Stuck on an issue?

Lightrun Answers was designed to reduce the constant googling that comes with debugging 3rd party libraries. It collects links to all the places you might be looking at while hunting down a tough bug.

And, if you’re still stuck at the end, we’re happy to hop on a call to see how we can help out.

When using uva, CUDA error occur at tensor.to(device)

See original GitHub issue

🐛 Bug

When try to perform inference using uva, several errors will occurred.
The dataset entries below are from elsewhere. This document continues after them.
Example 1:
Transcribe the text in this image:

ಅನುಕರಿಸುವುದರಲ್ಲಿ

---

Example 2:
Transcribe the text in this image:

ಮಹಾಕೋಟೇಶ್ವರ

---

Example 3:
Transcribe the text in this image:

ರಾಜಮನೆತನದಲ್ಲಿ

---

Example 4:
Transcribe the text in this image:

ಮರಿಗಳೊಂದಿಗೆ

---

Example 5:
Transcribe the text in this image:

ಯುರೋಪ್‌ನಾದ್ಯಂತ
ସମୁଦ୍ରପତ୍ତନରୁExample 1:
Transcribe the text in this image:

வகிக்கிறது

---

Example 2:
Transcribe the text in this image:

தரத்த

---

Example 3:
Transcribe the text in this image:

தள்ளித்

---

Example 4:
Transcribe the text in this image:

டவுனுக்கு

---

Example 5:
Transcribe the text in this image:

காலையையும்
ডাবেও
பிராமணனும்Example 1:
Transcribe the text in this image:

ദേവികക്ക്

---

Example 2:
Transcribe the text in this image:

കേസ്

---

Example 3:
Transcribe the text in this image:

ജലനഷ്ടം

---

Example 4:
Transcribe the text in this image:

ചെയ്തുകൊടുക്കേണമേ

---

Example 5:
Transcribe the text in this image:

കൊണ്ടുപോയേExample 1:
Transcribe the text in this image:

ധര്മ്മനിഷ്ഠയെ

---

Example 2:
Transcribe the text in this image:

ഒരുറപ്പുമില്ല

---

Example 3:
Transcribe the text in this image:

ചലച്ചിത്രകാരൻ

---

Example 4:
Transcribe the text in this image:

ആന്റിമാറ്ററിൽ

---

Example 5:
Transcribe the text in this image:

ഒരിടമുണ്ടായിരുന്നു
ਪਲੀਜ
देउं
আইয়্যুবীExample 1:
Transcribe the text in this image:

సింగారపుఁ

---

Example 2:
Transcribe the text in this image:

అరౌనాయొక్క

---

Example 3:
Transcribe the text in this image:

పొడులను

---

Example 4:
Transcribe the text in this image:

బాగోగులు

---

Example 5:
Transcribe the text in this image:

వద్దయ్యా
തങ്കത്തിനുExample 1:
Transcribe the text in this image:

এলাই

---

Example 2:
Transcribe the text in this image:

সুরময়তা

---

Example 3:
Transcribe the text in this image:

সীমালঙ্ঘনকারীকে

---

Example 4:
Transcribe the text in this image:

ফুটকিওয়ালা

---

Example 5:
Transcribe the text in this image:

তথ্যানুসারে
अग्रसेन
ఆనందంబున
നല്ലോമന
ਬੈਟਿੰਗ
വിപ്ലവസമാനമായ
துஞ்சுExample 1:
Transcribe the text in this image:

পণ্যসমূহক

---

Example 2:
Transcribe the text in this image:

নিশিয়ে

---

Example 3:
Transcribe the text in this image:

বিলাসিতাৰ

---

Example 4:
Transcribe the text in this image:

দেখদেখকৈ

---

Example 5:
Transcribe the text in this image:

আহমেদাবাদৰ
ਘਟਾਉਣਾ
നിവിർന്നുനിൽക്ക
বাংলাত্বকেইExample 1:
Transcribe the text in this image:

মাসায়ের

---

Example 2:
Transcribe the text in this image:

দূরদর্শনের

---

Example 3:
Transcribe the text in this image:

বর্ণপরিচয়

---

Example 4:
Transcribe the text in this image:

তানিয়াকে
I try the code for several times, and each time I got different result.

To Reproduce

import dgl
import torch
import torch.nn.functional as F
import torch.nn as nn
import gc

import dgl
from dgl.nn import GATConv
from ogb.nodeproppred import DglNodePropPredDataset
from dgl.data import CiteseerGraphDataset, RedditDataset
from dgl.nn import GraphConv

class GAT(nn.Module):
    def __init__(self,
                 num_layers,
                 in_dim,
                 num_hidden,
                 num_classes,
                 heads,
                 activation,
                 feat_drop,
                 attn_drop,
                 negative_slope,
                 residual):
        super(GAT, self).__init__()
        self.num_layers = num_layers
        self.gat_layers = nn.ModuleList()
        self.activation = activation
        self.hidden_features = num_hidden
        self.heads = heads
        self.out_features = num_classes
        # input projection (no residual)
        self.gat_layers.append(GATConv(
            in_dim, num_hidden, heads[0],
            feat_drop, attn_drop, negative_slope, False, self.activation, allow_zero_in_degree=True))
        # hidden layers
        for l in range(1, num_layers - 1):
            # due to multi-head, the in_dim = num_hidden * num_heads
            self.gat_layers.append(GATConv(
                num_hidden * heads[l-1], num_hidden, heads[l],
                feat_drop, attn_drop, negative_slope, residual, self.activation, allow_zero_in_degree=True))
        # output projection
        self.gat_layers.append(GATConv(
            num_hidden * heads[-2], num_classes, heads[-1],
            feat_drop, attn_drop, negative_slope, residual, None, allow_zero_in_degree=True))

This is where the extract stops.